The simulation result of the KHI wave growth is illustrated in Figure 8. The quantification of the fastest growing wavelength of KHI is difficult when the wave amplitude is so small or irregular in magnitude. In particular, the wavelength in early growth of KHI is of importance since this CFD result and Equation (2) from linear analysis [17] shall be compared. To systematically analyze the dominant wavelengths at the earlier time when the wave height was too small to identify, the volume fraction in the proximity of the interface was transformed into wave numbers per unit length using the fast Fourier transform (FFT) technique. As shown in Figure 9, the FFT frequency output corresponds to the number of waves per meter; thus, the reciprocal of this is the wavelength. The calculated fastest growing wavelength is shown in Figure 8, and it increases as the wave grows.
As seen in Figure 9, the FFT result does not show a unique frequency, but at least the dominant frequency of the peak magnitude can be identified. The wavelength obtained by the FFT technique was compared with the graphical measurement using the contour plot of melt volume fraction and the agreement was acceptable. The value of λD at the earliest time when it can be identified was 0.45 mm for relative velocity of 4.0 m/s and 5.64 mm for 1.0 m/s.
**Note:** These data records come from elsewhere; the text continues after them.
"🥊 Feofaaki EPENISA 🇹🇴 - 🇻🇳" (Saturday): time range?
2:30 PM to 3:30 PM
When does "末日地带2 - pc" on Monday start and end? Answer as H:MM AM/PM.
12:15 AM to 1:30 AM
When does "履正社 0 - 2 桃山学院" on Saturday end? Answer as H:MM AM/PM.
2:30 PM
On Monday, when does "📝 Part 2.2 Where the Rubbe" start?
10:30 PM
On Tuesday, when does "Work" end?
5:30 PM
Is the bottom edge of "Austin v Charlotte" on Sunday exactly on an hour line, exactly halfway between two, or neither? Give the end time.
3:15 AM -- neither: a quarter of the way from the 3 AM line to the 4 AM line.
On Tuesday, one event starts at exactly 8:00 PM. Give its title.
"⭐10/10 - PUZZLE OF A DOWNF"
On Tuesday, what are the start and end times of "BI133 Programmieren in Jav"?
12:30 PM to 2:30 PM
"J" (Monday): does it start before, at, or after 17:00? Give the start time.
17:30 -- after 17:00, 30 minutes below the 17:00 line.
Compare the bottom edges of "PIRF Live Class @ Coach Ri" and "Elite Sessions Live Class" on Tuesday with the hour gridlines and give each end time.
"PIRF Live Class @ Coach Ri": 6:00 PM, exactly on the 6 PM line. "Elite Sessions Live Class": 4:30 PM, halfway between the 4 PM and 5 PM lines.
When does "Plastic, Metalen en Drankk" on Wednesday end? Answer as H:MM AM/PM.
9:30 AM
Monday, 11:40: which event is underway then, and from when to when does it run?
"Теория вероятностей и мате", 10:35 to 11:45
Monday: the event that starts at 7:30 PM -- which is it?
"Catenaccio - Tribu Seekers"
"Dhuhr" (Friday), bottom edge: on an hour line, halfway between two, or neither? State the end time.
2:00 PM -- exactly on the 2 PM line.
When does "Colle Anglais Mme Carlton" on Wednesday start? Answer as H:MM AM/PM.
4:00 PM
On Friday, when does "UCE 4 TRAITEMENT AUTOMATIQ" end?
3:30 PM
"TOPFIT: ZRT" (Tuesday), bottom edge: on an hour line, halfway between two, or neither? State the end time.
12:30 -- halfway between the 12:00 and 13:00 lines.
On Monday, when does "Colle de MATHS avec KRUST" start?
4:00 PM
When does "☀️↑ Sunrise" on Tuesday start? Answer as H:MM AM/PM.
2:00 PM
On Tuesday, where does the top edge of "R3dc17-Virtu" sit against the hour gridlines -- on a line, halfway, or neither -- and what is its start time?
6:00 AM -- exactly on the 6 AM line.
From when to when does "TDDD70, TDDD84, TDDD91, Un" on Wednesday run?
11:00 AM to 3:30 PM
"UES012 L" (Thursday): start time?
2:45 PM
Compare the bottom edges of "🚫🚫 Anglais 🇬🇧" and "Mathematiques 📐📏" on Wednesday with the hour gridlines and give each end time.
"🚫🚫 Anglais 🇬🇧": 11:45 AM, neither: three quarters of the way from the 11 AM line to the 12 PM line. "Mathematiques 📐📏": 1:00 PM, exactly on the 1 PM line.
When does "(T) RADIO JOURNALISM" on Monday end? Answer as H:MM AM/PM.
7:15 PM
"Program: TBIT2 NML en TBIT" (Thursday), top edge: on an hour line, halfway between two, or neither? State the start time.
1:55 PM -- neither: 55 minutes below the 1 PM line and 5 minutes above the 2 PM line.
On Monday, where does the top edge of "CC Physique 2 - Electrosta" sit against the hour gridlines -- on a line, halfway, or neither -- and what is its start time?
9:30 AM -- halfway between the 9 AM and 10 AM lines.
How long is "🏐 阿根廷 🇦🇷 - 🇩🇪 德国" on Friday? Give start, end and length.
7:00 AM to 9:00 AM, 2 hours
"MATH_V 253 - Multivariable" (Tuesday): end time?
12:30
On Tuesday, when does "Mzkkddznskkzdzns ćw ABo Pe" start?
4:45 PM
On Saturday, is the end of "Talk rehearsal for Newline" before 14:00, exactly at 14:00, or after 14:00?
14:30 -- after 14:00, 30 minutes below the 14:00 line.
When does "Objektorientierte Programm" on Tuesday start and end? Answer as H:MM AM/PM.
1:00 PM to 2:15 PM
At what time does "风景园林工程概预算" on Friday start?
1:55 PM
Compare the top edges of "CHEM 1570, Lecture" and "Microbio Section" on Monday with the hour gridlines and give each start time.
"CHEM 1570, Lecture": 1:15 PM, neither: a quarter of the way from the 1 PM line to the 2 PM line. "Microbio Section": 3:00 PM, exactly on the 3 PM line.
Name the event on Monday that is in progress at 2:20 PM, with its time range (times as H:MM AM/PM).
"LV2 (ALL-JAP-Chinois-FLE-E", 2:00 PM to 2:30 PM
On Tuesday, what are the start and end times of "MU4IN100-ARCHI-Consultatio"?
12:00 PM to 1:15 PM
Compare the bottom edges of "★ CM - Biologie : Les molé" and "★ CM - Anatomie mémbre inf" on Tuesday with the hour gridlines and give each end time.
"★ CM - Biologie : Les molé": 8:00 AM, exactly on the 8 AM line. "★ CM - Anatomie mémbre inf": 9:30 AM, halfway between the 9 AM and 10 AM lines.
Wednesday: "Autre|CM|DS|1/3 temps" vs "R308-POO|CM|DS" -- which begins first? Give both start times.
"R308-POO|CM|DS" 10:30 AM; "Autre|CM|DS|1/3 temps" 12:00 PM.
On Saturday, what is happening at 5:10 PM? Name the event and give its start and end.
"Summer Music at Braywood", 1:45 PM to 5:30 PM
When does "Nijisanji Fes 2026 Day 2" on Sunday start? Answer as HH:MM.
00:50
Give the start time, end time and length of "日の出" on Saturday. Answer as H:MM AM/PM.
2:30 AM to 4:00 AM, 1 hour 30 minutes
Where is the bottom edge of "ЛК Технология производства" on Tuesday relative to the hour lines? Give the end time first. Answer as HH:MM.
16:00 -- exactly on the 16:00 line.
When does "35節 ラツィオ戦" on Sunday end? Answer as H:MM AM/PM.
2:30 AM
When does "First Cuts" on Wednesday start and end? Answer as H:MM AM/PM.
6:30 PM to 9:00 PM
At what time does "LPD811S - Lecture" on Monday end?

The linear analysis of KHI (Equation (2)) gives 0.28 mm for relative velocity of 4.0 m/s and 4.8 mm for 1.0 m/s. Comparison of these numbers implies that λD at the beginning of wave growth obtained by CFD simulation is close to the estimate by Equation (2). However, as the wave grows further, λD increases gradually.
The particle size information was obtained by the same way as shown in Figure 5. The interface shape and particles at the full growth of waves is illustrated in Figure 10. The size distributions at selected times are shown in Figure 11. At the early time, the particle size is mostly 0.3 mm, but the distribution is widened as wave growth proceeds, but the Sauter-mean diameter was less than 1.0 mm at all times of calculation.
The computational results of KHI show that the theoretical fastest growing wavelength can be seen at the very early time of wave growth, and then the wave becomes bigger gradually. This implies that the estimation of KHI particle size by the theoretical fastest growing wavelength (Equation (2)) may not be valid.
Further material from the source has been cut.